*WHAT IS REQUIRED*
Once the line holding "ring mcp: (137, 159)" appears, repeat it and each line after it to the end of the data, exactly and with nothing else; pictures stay out.

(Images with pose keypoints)
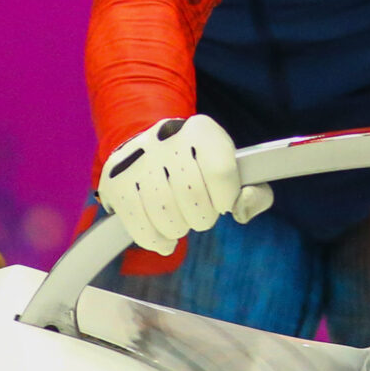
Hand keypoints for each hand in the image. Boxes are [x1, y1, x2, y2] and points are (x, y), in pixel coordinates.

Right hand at [98, 114, 261, 254]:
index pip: (221, 171)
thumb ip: (255, 193)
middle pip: (192, 194)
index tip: (222, 201)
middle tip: (200, 214)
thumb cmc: (201, 169)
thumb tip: (240, 206)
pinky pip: (138, 224)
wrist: (151, 153)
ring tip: (180, 222)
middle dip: (202, 217)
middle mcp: (166, 138)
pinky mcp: (114, 181)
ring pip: (164, 211)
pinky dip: (155, 240)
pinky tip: (164, 240)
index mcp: (201, 130)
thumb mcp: (234, 172)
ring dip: (179, 229)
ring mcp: (137, 159)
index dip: (225, 197)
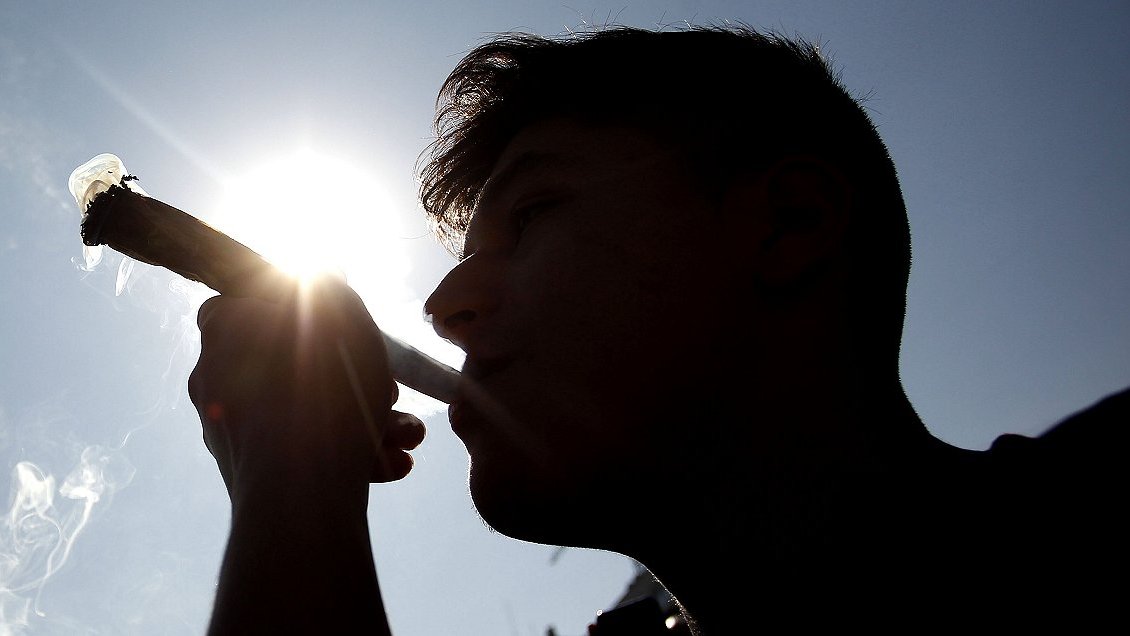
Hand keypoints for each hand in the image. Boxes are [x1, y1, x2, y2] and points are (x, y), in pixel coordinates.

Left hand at [189, 279, 424, 499]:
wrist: (299, 496)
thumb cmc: (324, 392)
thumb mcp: (342, 316)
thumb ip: (331, 286)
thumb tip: (325, 273)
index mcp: (224, 328)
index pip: (250, 300)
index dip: (301, 310)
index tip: (344, 331)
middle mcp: (213, 375)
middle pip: (292, 363)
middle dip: (352, 379)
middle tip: (392, 395)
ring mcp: (225, 428)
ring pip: (304, 411)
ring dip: (361, 420)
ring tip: (406, 438)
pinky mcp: (245, 473)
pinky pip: (300, 450)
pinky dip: (340, 452)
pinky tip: (387, 466)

*SOLUTION TO THE PROBLEM*
ring mcp: (137, 159)
index dip: (225, 197)
Hand keypoints for each hand in the image. Boxes are [x1, y1, x2, y2] and points are (x, y), in pixel coordinates.

Left hand at [189, 279, 424, 499]:
wrist: (299, 496)
thumb cmc: (324, 392)
thumb mcp: (342, 316)
thumb ip: (331, 286)
thumb tip: (325, 273)
index mcp: (224, 328)
index pip: (250, 300)
index dip: (301, 310)
index tip: (344, 331)
middle mcp: (213, 375)
middle pip: (292, 363)
middle dip: (352, 379)
middle tip: (392, 395)
ring mcp: (225, 428)
ring pip: (304, 411)
ring dip: (361, 420)
ring tip: (406, 438)
pinky mcp: (245, 473)
pinky pip: (300, 450)
pinky dip: (340, 452)
pinky tip: (387, 466)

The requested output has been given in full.